_EXERCISE_
In the material below, render the lines starting at the one containing "ESCALERA BAÑO ACCESORIOS" and ending at the one containing "Лента записей" as a Markdown table with the columns Row and Text, giving each line a row number and omitting blank lines and pictures.

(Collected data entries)
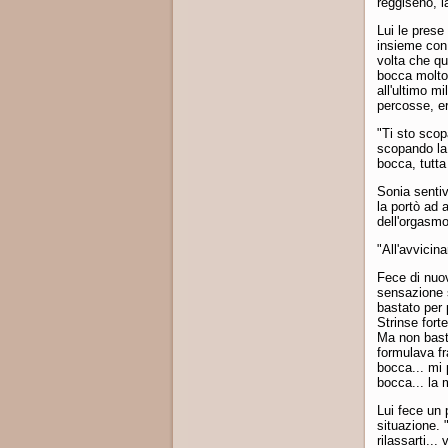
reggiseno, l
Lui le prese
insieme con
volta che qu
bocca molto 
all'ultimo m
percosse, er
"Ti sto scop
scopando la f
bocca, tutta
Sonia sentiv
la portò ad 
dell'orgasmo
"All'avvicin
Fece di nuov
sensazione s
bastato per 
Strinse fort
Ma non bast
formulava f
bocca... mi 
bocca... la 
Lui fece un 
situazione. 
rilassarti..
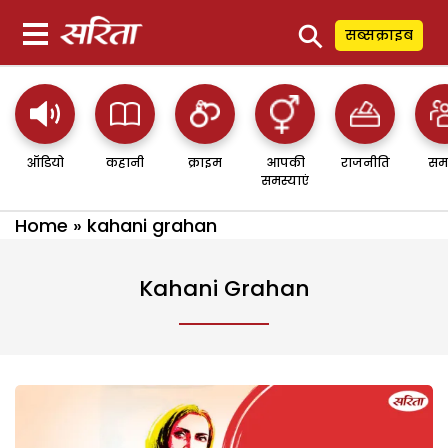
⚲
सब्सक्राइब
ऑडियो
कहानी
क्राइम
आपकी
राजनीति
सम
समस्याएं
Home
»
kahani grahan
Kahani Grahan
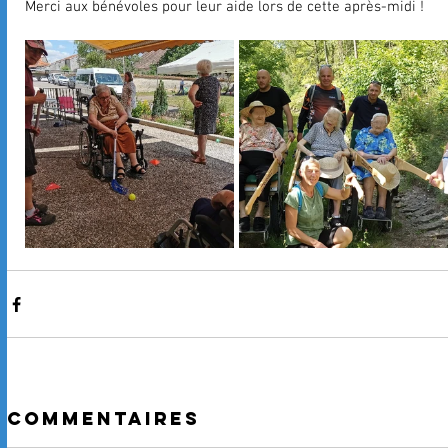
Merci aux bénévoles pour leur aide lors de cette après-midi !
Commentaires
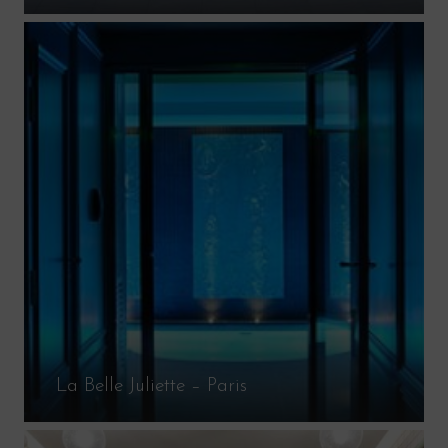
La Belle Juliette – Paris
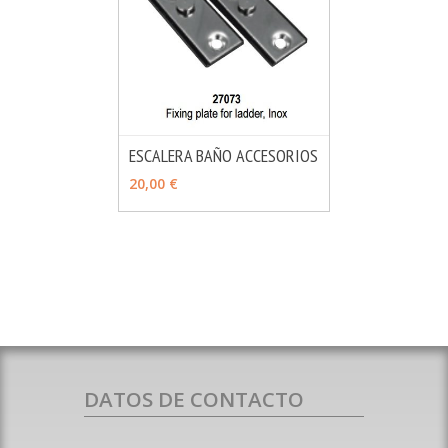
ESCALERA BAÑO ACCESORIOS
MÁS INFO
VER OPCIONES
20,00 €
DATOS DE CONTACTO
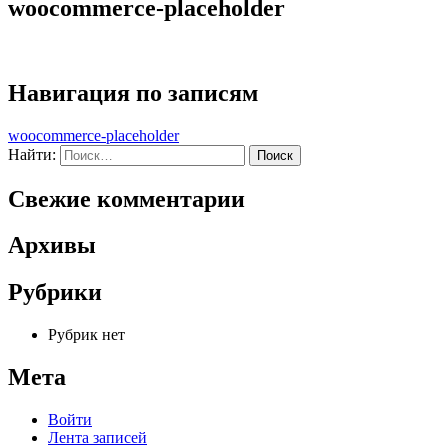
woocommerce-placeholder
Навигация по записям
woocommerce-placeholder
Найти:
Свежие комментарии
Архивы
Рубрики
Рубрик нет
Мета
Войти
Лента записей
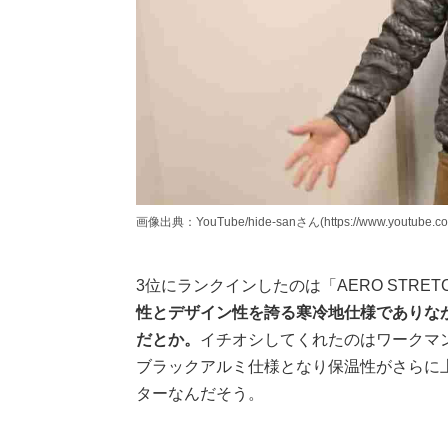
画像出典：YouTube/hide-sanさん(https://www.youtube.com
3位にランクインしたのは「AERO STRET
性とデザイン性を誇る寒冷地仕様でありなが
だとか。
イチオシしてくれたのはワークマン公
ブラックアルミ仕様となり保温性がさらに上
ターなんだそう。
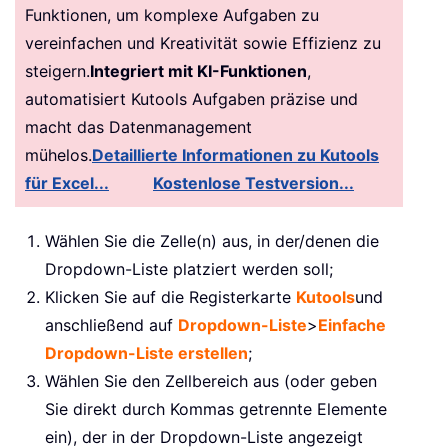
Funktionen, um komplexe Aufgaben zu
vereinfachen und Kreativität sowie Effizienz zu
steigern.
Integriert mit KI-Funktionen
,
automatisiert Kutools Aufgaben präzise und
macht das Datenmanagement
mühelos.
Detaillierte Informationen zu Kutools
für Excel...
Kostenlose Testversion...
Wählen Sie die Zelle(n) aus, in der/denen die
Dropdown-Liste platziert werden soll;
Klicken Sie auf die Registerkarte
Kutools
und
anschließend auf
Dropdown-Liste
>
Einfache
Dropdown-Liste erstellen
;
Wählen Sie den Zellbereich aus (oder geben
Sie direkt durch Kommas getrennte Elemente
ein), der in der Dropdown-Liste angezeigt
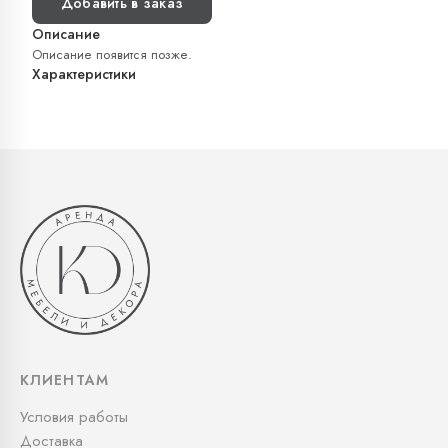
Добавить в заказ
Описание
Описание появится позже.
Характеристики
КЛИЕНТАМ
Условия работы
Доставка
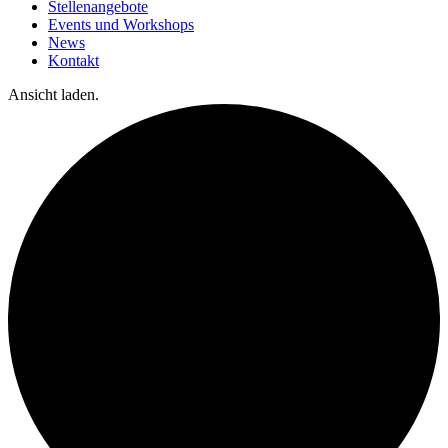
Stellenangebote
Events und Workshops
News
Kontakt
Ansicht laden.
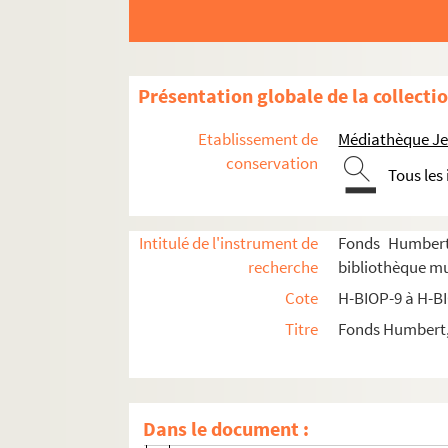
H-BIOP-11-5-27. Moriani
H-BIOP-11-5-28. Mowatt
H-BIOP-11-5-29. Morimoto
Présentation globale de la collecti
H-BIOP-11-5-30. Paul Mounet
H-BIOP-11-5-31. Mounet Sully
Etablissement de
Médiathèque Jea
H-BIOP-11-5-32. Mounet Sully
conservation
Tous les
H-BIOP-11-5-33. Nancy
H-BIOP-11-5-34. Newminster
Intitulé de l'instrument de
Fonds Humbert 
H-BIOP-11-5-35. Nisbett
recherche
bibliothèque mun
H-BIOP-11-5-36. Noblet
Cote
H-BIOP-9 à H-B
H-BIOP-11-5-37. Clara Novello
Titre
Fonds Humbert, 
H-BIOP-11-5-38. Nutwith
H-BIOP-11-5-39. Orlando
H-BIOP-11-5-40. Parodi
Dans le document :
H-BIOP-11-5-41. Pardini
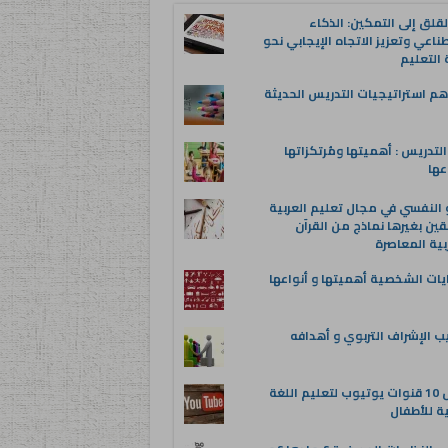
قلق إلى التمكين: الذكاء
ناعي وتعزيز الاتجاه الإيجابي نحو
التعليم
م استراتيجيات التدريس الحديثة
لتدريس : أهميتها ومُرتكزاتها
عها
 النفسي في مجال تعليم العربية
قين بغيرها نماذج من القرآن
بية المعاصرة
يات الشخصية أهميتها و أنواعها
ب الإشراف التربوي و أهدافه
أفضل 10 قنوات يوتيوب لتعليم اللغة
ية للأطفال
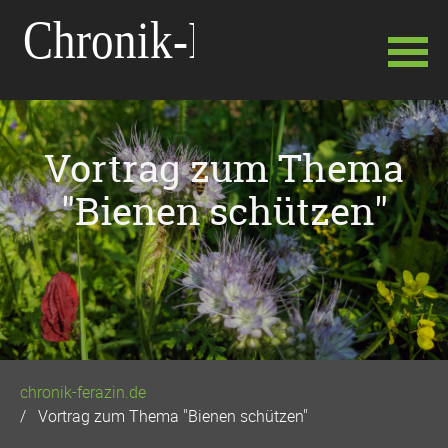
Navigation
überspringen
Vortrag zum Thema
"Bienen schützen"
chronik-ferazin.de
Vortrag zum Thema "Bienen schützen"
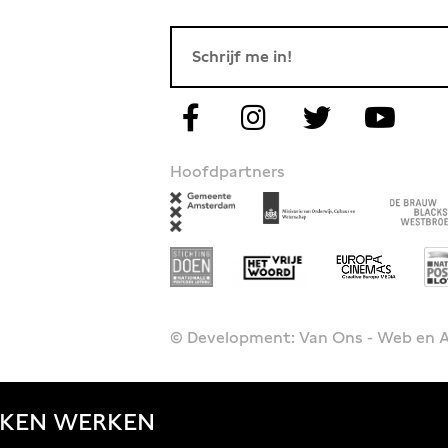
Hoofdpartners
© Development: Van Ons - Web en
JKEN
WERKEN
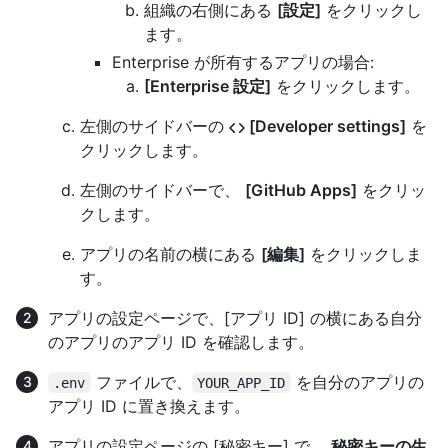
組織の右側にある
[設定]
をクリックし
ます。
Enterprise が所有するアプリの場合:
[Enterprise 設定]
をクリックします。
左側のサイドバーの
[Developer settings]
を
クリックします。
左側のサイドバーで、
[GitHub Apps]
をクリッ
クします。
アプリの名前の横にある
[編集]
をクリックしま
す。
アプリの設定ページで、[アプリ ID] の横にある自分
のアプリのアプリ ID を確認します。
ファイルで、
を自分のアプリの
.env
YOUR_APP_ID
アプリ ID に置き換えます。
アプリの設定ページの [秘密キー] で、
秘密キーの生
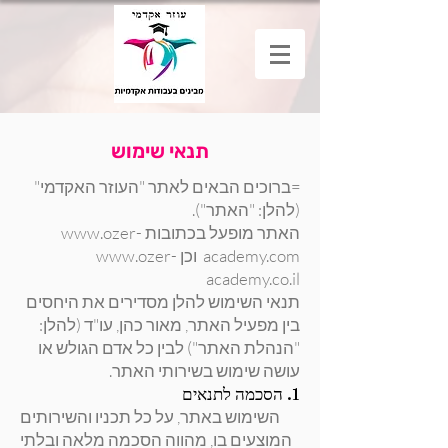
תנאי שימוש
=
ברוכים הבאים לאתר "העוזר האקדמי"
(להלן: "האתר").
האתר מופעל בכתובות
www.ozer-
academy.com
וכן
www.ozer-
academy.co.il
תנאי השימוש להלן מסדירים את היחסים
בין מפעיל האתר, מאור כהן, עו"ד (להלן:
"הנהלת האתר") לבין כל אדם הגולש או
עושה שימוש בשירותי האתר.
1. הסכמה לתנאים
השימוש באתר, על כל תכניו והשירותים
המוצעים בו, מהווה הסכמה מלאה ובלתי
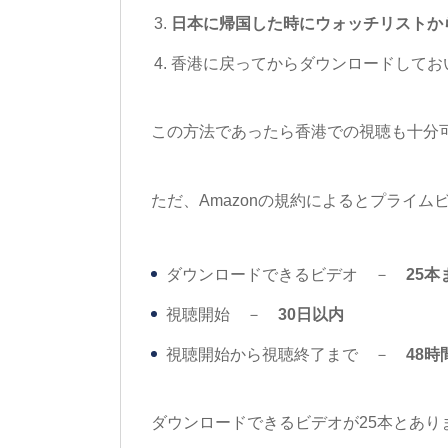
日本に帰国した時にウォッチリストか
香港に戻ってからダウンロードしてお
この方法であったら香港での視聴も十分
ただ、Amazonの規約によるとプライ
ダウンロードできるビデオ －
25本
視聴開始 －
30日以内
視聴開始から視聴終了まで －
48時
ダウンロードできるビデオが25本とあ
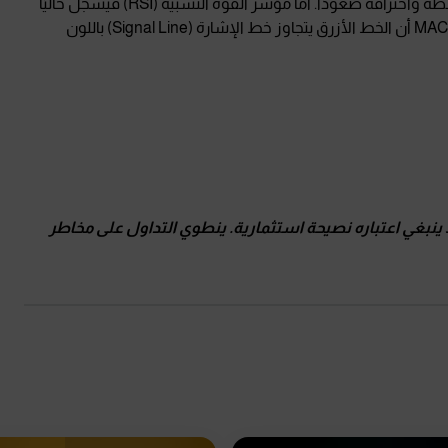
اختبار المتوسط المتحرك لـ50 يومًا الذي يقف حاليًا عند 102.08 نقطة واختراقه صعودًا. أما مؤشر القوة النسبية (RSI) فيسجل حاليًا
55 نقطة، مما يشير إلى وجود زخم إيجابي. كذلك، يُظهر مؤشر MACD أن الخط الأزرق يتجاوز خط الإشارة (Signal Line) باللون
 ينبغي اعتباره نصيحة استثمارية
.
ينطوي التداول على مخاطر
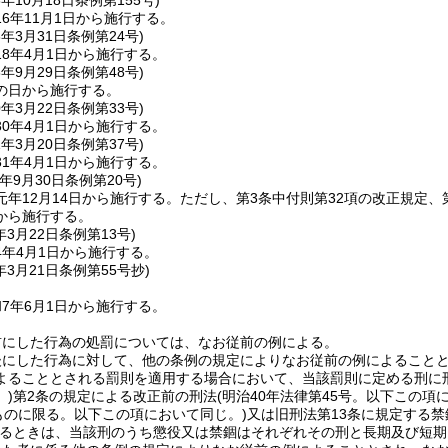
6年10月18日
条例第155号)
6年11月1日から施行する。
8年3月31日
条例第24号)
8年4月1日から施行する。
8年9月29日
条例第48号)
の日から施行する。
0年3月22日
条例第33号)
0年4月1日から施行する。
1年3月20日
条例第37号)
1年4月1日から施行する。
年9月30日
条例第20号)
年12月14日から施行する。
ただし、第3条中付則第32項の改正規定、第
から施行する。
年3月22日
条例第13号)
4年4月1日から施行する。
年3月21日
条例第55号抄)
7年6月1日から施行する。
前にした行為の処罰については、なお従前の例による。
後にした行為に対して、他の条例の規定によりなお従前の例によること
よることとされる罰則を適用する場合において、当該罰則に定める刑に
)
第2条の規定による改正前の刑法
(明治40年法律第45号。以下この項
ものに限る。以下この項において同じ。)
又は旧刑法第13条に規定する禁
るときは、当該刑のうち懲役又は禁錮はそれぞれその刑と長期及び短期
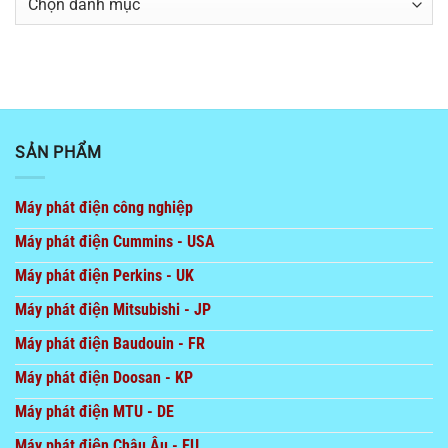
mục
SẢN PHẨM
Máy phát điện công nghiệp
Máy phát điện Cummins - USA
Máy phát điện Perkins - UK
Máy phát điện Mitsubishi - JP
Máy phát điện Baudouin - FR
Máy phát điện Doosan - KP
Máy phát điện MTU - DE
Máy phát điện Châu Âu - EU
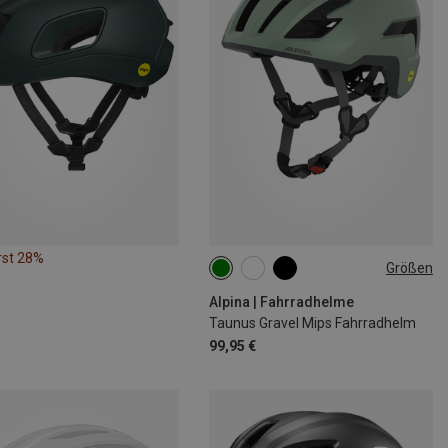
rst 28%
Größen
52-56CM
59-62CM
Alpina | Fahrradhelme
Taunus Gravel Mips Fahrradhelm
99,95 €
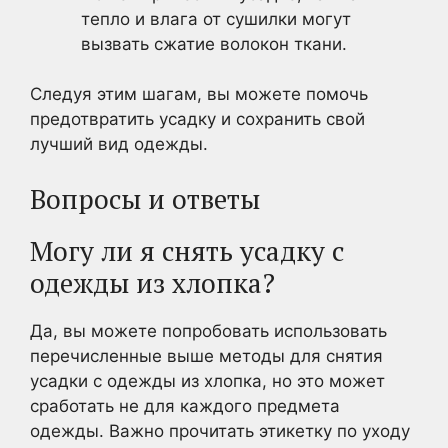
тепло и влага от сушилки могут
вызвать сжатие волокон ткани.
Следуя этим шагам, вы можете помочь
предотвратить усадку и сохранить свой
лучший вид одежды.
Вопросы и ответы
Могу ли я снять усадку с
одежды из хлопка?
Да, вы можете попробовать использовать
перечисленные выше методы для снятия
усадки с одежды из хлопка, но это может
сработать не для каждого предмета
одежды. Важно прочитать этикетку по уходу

_EXERCISE OUTPUT_
| Row | Text |
|---|---|
| 1 | ESCALERA BAÑO ACCESORIOS |
| 2 | MÁS INFO |
| 3 | VER OPCIONES |
| 4 | 20,00 € |
| 5 | DATOS DE CONTACTO |
| 6 | woocommerce-placeholder |
| 7 | Навигация по записям |
| 8 | woocommerce-placeholder |
| 9 | Найти: |
| 10 | Свежие комментарии |
| 11 | Архивы |
| 12 | Рубрики |
| 13 | Рубрик нет |
| 14 | Мета |
| 15 | Войти |
| 16 | Лента записей |